The roster of artists is expansive, spanning Guinean voices such as Rougui Barry, Fatoumata Kouyaté and Sékou Oumar Thiam alongside a wide range of international practitioners. This multiplicity underscores the pavilion’s commitment to plurality, not as a curatorial gesture but as a lived reality. The works do not cohere into a singular narrative. Rather, they accumulate, layer and echo, forming what Stragapede describes as a narrative in a minor key.

Maurizio Vademarin
There is a politics to this minor key. In Kouoh’s framing, it gestures toward marginalised histories and quiet resistances. In the Guinean pavilion, it becomes a strategy of survival and transformation. The materials themselves carry this weight. Humble, often overlooked, they are reconfigured into vessels of memory. Wood, fabric, pigment and found elements are not merely aesthetic choices but carriers of histories that exceed the visual.

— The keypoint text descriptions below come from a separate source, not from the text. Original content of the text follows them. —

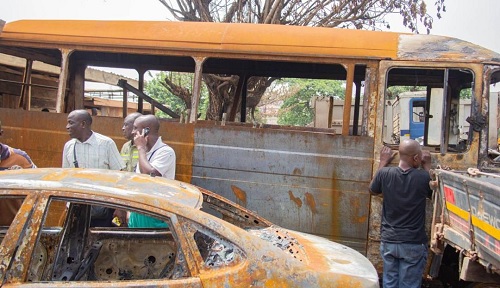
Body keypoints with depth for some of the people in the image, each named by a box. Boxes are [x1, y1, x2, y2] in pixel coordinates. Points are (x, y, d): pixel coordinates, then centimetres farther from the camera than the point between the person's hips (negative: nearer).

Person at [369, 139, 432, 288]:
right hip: (413, 243, -2)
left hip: (388, 241, 2)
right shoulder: (423, 177, -15)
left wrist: (383, 162, 19)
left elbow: (373, 189, 13)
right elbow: (433, 193, 9)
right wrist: (427, 167, 16)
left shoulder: (385, 173, -10)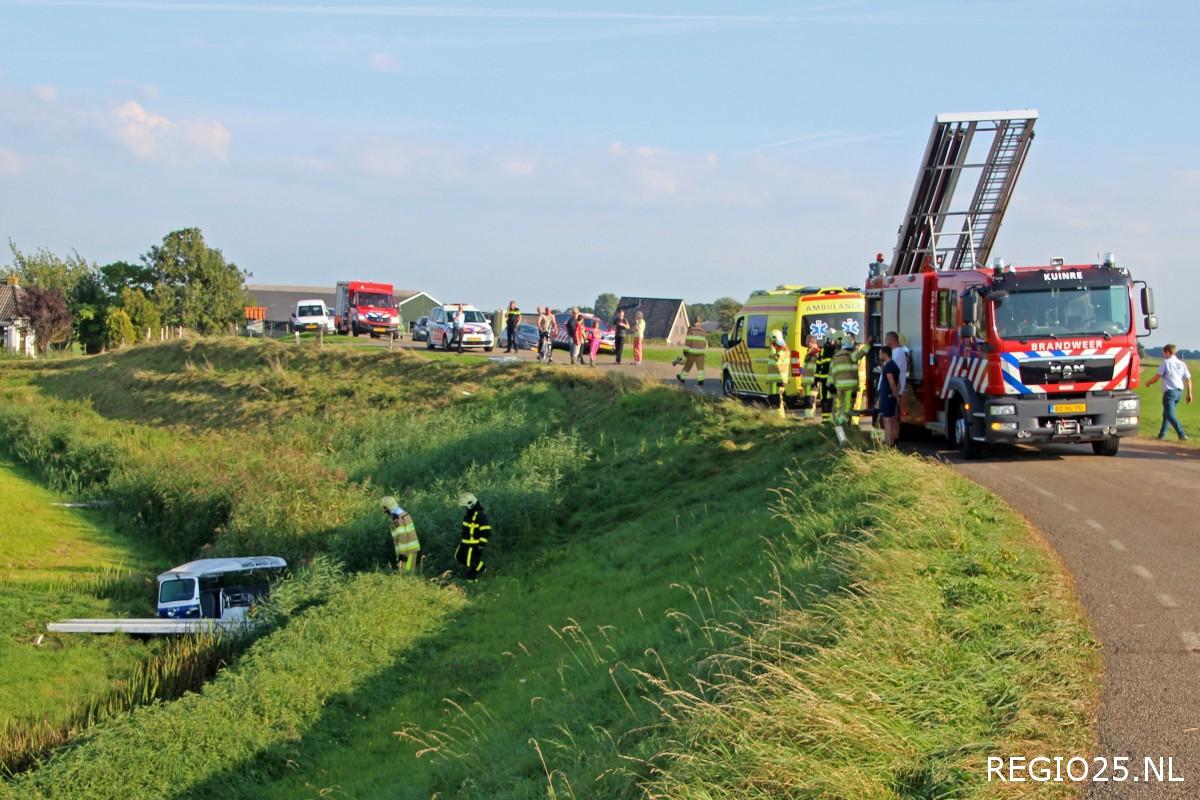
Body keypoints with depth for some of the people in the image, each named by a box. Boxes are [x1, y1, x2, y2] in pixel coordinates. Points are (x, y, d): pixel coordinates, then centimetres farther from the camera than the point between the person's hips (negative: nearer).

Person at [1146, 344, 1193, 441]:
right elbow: (1188, 379, 11)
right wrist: (1189, 394, 15)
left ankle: (1182, 435, -22)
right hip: (1179, 391, 7)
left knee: (1170, 415, -10)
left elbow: (1157, 377, -6)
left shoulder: (1166, 363, -4)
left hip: (1170, 391, -7)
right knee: (1166, 413, 20)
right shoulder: (1182, 363, 14)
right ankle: (1162, 434, 24)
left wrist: (1148, 383, 12)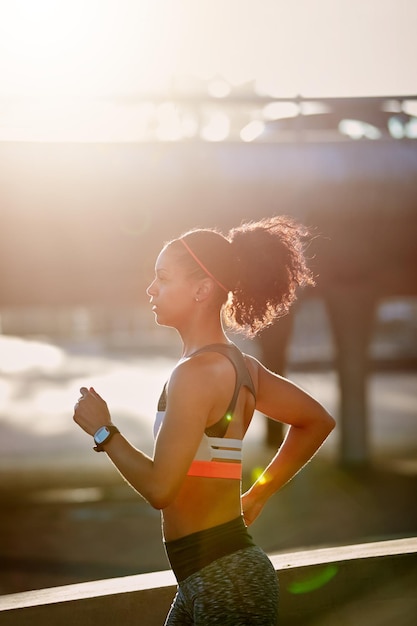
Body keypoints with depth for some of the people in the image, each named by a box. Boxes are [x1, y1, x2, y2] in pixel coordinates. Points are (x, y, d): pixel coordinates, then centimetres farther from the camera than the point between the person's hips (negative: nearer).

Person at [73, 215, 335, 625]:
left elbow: (159, 488, -22)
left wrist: (102, 430, -8)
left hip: (225, 580, -9)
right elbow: (317, 421, 23)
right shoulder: (240, 366, 11)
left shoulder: (197, 372, -17)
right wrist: (257, 494, 21)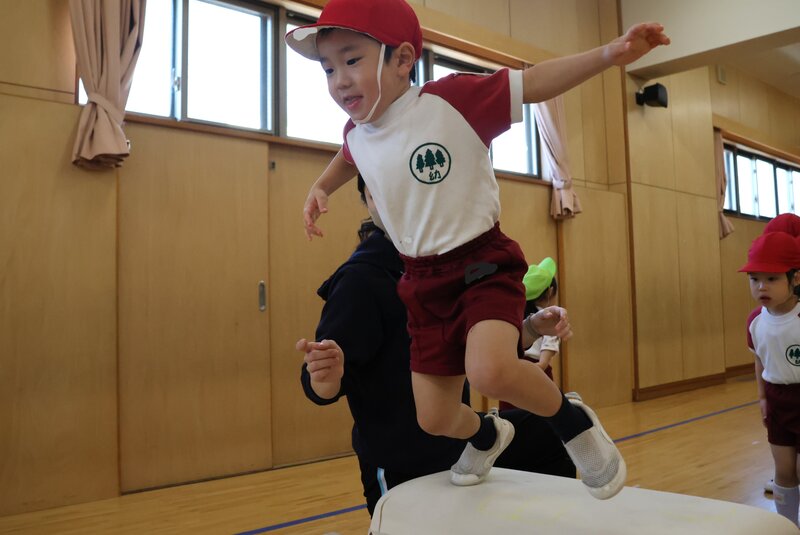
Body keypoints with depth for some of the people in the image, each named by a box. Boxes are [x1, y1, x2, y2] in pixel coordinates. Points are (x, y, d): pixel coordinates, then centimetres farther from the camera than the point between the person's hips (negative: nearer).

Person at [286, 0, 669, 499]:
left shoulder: (453, 99, -15)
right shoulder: (357, 133, 2)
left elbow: (533, 83, -11)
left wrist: (607, 54, -21)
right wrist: (320, 189, 12)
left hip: (483, 262, -5)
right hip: (423, 281, 6)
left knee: (490, 370, -35)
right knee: (434, 420, 10)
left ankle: (574, 421, -1)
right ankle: (488, 434, 49)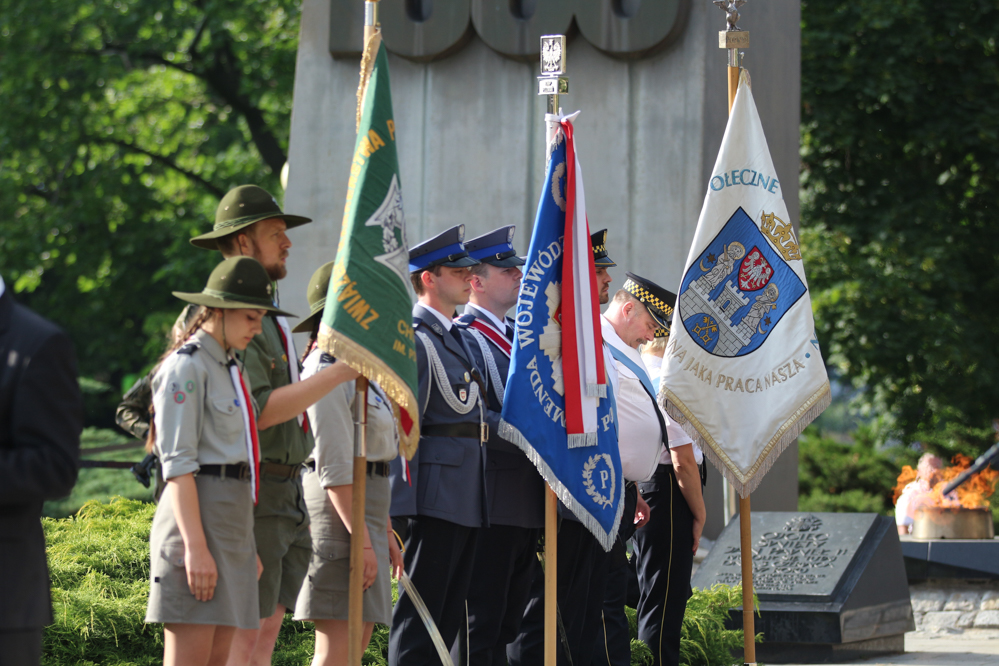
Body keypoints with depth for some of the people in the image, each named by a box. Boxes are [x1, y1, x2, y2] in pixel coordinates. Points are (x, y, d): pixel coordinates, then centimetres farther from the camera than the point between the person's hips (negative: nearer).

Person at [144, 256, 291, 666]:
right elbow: (178, 464, -15)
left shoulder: (229, 369, 20)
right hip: (196, 516, -9)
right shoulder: (186, 367, -8)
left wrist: (246, 546, 20)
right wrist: (196, 547, -21)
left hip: (232, 521, 9)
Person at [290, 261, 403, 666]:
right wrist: (362, 540, -21)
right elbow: (334, 465, -19)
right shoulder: (328, 371, -12)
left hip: (364, 510, 10)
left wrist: (384, 532, 20)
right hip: (341, 511, -10)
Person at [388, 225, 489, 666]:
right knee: (420, 612, -8)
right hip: (436, 493, -9)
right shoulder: (415, 340, -11)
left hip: (466, 498, 9)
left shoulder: (456, 337, 18)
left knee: (449, 615, 11)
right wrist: (410, 495, -19)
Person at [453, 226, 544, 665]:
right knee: (482, 619, -8)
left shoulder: (516, 334, 19)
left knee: (509, 617, 12)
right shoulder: (464, 338, -10)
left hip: (528, 501, 9)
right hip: (493, 502, -9)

This material intelligence is inseparable from the broader context of Guinea’s cultural and economic positioning. The pavilion subtly gestures toward the Simandou 2040 strategic programme, a national vision for development and renewal. While not overtly foregrounded, this reference situates the exhibition within a larger narrative of rebirth. Art here is not detached from reality but entangled with it, offering a speculative space in which futures can be imagined differently.
What is striking is the pavilion’s refusal of spectacle. In a Biennale often marked by grand gestures and monumental installations, Guinea opts for intimacy. The viewer is not overwhelmed but drawn in, asked to listen rather than consume. This listening becomes a form of engagement, one that acknowledges the complexity of postcolonial identity without reducing it to a singular frame.

Cervellati Maurizio
The notion of the echo is particularly resonant. An echo is not an original sound, nor is it a mere repetition. It is a transformation, shaped by the environment through which it travels. In Le Son de l’Art, the echo becomes a metaphor for cultural transmission, for the ways in which histories reverberate across time and space. It is also a reminder that what we hear is always partial, always mediated.
As the Biennale unfolds, the Guinean pavilion stands as a compelling intervention. It does not seek to assert dominance or visibility in conventional terms. Instead, it offers a different kind of presence, one that is attuned to the nuances of silence and the power of the understated. In doing so, it expands the possibilities of what a national pavilion can be.
Guinea’s first appearance in Venice is therefore not just a milestone. It is a proposition. A call to reconsider how art speaks, how histories are held, and how voices emerge from the margins to reshape the centre.